[Assignment]
Here is the listing. Print it exactly.

■ ■ ■ ■

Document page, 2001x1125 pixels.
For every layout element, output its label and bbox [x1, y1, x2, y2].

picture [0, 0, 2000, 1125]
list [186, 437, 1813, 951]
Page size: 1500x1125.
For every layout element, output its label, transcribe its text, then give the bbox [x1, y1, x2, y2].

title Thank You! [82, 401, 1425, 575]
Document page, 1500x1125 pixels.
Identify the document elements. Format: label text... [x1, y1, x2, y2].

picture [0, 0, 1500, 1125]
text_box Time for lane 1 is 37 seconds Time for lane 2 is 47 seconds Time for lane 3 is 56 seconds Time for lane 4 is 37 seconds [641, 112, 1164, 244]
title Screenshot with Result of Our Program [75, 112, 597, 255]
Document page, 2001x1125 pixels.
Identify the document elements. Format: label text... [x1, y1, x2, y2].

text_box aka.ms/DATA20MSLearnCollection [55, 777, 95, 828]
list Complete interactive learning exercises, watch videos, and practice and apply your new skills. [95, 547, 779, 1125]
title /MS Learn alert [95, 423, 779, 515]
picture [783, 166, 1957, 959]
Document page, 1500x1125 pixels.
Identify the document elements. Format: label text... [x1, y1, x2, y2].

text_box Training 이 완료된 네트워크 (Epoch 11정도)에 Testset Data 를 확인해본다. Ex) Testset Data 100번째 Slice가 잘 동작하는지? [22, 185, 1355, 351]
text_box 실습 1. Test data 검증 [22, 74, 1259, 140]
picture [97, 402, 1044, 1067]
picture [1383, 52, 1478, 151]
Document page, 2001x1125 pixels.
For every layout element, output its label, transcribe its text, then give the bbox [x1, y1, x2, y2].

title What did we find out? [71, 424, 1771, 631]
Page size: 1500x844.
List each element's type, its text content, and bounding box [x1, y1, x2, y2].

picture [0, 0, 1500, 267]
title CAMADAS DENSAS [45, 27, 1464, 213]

■ ■ ■ ■

[Completed exercise]
Document page, 2001x1125 pixels.
For every layout element, output its label and bbox [x1, y1, x2, y2].

picture [0, 0, 2000, 1125]
list [186, 437, 1813, 951]
Page size: 1500x1125.
For every layout element, output its label, transcribe its text, then give the bbox [x1, y1, x2, y2].

title Thank You! [82, 401, 1425, 575]
Document page, 1500x1125 pixels.
Identify the document elements. Format: label text... [x1, y1, x2, y2].

picture [0, 0, 1500, 1125]
text_box Time for lane 1 is 37 seconds Time for lane 2 is 47 seconds Time for lane 3 is 56 seconds Time for lane 4 is 37 seconds [641, 112, 1164, 244]
title Screenshot with Result of Our Program [75, 112, 597, 255]
Document page, 2001x1125 pixels.
Identify the document elements. Format: label text... [x1, y1, x2, y2].

text_box aka.ms/DATA20MSLearnCollection [55, 777, 95, 828]
list Complete interactive learning exercises, watch videos, and practice and apply your new skills. [95, 547, 779, 1125]
title /MS Learn alert [95, 423, 779, 515]
picture [783, 166, 1957, 959]
Document page, 1500x1125 pixels.
Identify the document elements. Format: label text... [x1, y1, x2, y2].

text_box Training 이 완료된 네트워크 (Epoch 11정도)에 Testset Data 를 확인해본다. Ex) Testset Data 100번째 Slice가 잘 동작하는지? [22, 185, 1355, 351]
text_box 실습 1. Test data 검증 [22, 74, 1259, 140]
picture [97, 402, 1044, 1067]
picture [1383, 52, 1478, 151]
Document page, 2001x1125 pixels.
For every layout element, output its label, transcribe its text, then give the bbox [x1, y1, x2, y2].

title What did we find out? [71, 424, 1771, 631]
Page size: 1500x844.
List each element's type, its text content, and bounding box [x1, y1, x2, y2].

picture [0, 0, 1500, 267]
title CAMADAS DENSAS [45, 27, 1464, 213]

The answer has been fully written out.